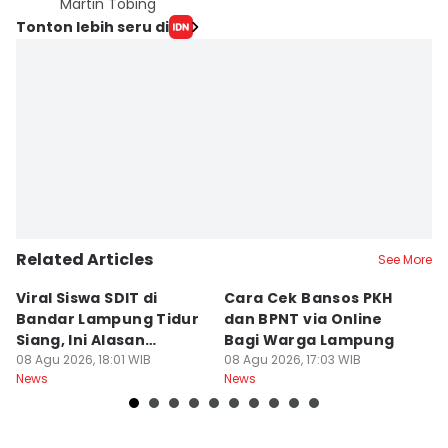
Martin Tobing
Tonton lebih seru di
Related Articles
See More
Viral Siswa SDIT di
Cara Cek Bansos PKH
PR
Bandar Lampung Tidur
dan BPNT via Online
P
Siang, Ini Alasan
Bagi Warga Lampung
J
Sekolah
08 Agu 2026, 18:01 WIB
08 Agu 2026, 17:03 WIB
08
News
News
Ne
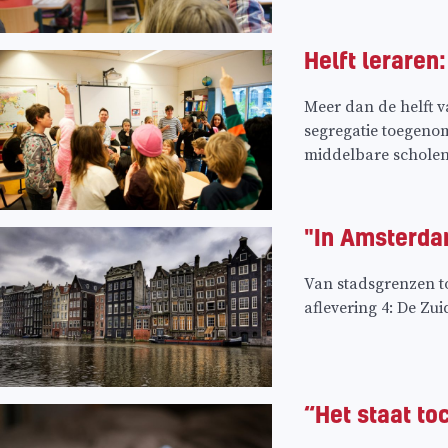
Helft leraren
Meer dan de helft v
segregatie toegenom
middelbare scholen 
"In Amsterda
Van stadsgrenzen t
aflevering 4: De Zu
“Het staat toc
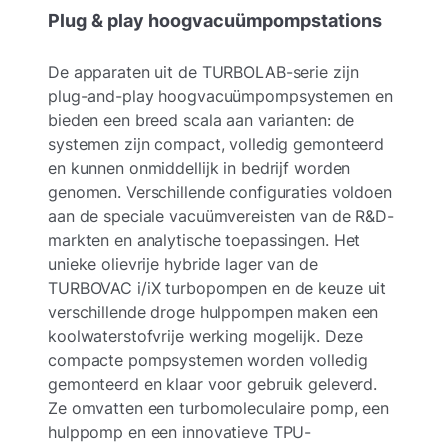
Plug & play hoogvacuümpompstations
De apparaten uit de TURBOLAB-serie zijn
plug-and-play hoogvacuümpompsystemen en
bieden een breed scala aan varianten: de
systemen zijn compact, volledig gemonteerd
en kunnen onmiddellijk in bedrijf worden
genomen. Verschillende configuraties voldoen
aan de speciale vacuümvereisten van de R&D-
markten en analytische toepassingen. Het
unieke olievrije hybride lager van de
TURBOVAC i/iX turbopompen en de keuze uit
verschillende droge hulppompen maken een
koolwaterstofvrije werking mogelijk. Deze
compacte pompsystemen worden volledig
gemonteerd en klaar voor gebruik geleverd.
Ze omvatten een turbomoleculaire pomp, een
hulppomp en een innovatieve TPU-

...

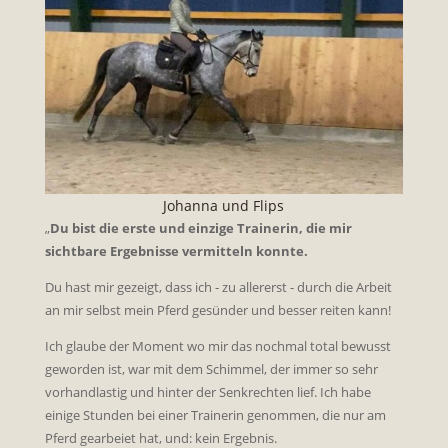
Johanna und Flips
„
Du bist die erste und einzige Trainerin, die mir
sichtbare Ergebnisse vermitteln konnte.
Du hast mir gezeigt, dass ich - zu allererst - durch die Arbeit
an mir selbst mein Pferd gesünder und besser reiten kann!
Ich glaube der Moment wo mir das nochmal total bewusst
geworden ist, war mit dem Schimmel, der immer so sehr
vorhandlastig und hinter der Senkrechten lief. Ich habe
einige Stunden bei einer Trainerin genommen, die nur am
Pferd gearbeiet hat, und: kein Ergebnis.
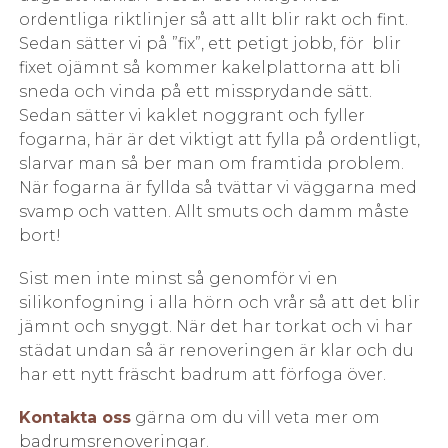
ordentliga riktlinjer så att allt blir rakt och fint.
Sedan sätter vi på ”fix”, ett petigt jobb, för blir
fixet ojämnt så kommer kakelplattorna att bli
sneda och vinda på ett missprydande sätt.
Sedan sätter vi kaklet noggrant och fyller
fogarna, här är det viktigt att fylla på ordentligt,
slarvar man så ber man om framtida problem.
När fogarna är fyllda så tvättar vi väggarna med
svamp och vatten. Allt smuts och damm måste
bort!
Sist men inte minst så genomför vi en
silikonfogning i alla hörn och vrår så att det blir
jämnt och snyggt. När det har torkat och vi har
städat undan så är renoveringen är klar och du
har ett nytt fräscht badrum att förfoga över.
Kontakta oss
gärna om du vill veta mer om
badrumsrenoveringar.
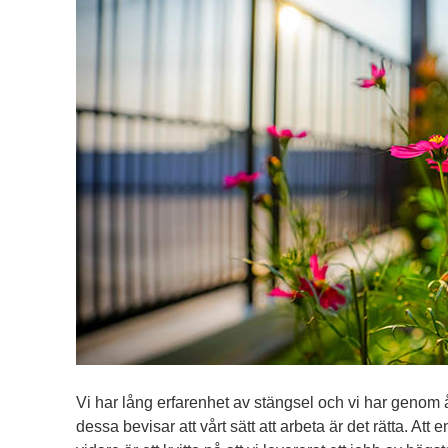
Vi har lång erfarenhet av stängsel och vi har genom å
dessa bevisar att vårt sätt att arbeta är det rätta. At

---

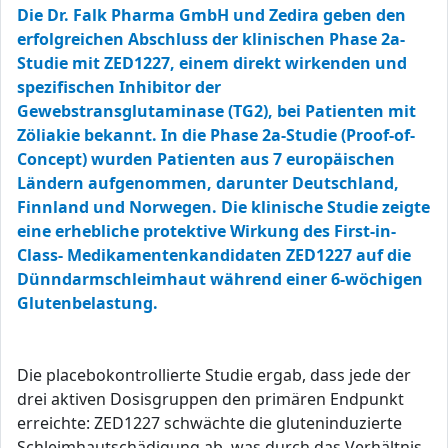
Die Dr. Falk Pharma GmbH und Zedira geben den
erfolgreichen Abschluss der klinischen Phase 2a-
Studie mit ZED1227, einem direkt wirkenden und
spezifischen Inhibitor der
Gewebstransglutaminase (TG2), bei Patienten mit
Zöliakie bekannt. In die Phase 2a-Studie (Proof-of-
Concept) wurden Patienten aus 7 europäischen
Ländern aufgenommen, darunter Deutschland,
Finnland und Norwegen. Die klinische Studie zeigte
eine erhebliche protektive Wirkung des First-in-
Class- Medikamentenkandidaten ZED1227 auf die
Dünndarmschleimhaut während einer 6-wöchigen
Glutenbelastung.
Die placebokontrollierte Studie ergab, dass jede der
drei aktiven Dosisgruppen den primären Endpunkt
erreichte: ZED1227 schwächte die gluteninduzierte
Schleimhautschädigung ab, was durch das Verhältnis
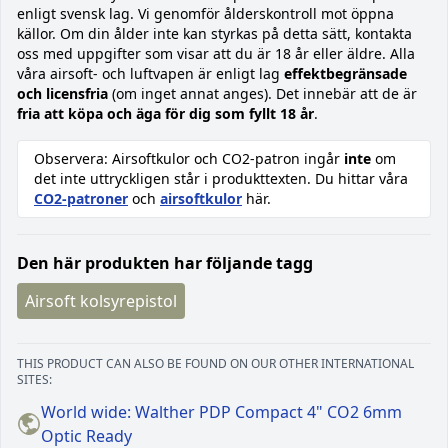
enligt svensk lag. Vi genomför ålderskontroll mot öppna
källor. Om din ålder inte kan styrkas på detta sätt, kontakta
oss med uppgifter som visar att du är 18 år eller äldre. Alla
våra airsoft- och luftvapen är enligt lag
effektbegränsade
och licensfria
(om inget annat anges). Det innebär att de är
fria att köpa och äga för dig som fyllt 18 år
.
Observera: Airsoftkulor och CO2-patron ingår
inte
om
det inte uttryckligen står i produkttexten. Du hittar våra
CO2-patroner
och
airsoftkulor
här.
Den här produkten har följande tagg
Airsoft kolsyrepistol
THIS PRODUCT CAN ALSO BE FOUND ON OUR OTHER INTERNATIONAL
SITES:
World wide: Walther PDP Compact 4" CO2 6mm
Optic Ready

§ **Aim of the task**: Leave out the images and write out the lines above exactly, from the one with "svamp och vatten. Allt smuts och damm måste" up to and including the one with "dessa bevisar att".

§ **Solution**:
svamp och vatten. Allt smuts och damm måste
bort!
Sist men inte minst så genomför vi en
silikonfogning i alla hörn och vrår så att det blir
jämnt och snyggt. När det har torkat och vi har
städat undan så är renoveringen är klar och du
har ett nytt fräscht badrum att förfoga över.
Kontakta oss
gärna om du vill veta mer om
badrumsrenoveringar.
Vi har lång erfarenhet av stängsel och vi har genom å
dessa bevisar att vårt sätt att arbeta är det rätta. At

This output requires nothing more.